The Office of the Schools Adjudicator, which considers disputes over admission policies, says that selecting pupils because their parents or grandparents attended could be in breach of race relations legislation.

The adjudicator, upholding a complaint against St George's School in Hertfordshire, said the "admissions criteria are not in the interests of local parents and may conflict with the provisions of the Race Relations Act 1976".

In the lastest series of rulings on admissions policies, the adjudicator also upheld complaints concerning a number of schools where preference for selection was being given to children whose parents worked there.

There were also reductions imposed on the proportion of pupils allowed to be selected on grounds of ability, with Watford Girls Grammar being required to reduce its number of pupils selected on the grounds of aptitude from 50% to 35%.

Right to selection upheld

These "partially selective" institutions are state schools, which are allowed to operate a selection policy for a proportion of their intake - on grounds such as academic ability.

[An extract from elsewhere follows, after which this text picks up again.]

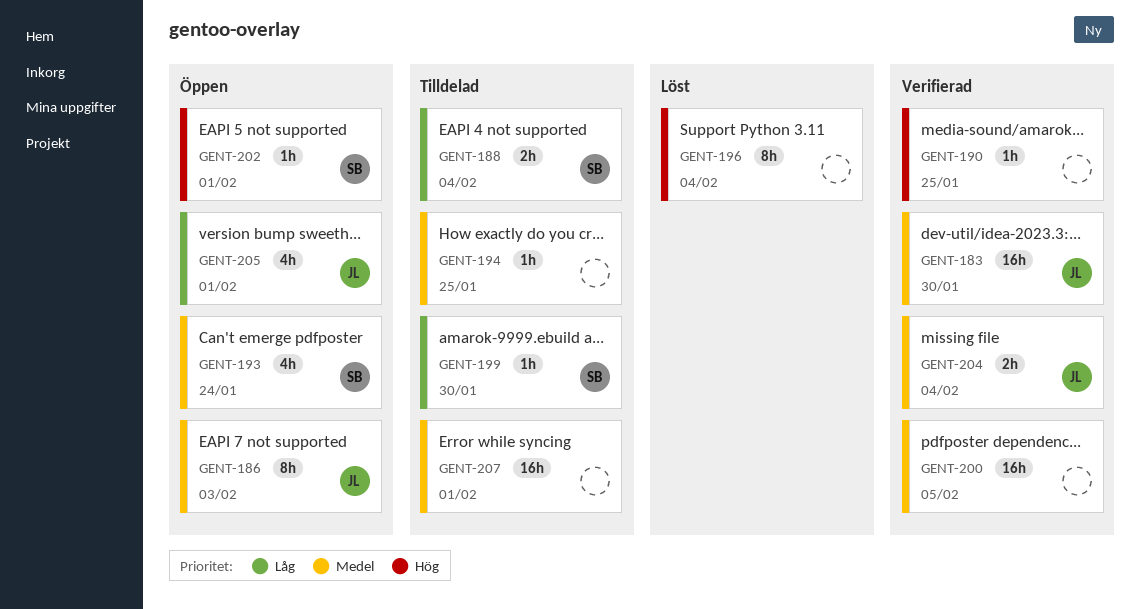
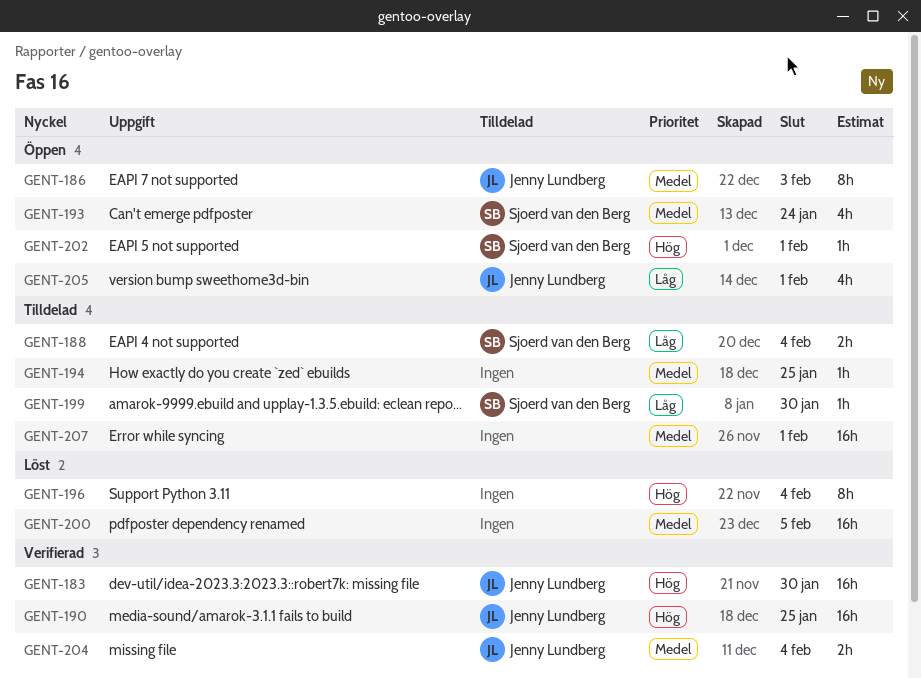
GENT-183, priority: Medel -> Hög
GENT-190, owner: none -> Jenny Lundberg
GENT-190, estimate: 1h -> 16h
GENT-200, status: Verifierad -> Löst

After accusations that the independent adjudicator was setting a pattern of acting against selection, the latest batch of rulings also includes cases where rulings have upheld the right to limited selection.

In the London Borough of Croydon, objections had been made to selection policies in five secondary schools - with four out of the five complaints largely rejected.

But in St Joseph's Voluntary Aided College an objection from the local education was upheld against the practice of giving preference for places on the basis of past family links with the school.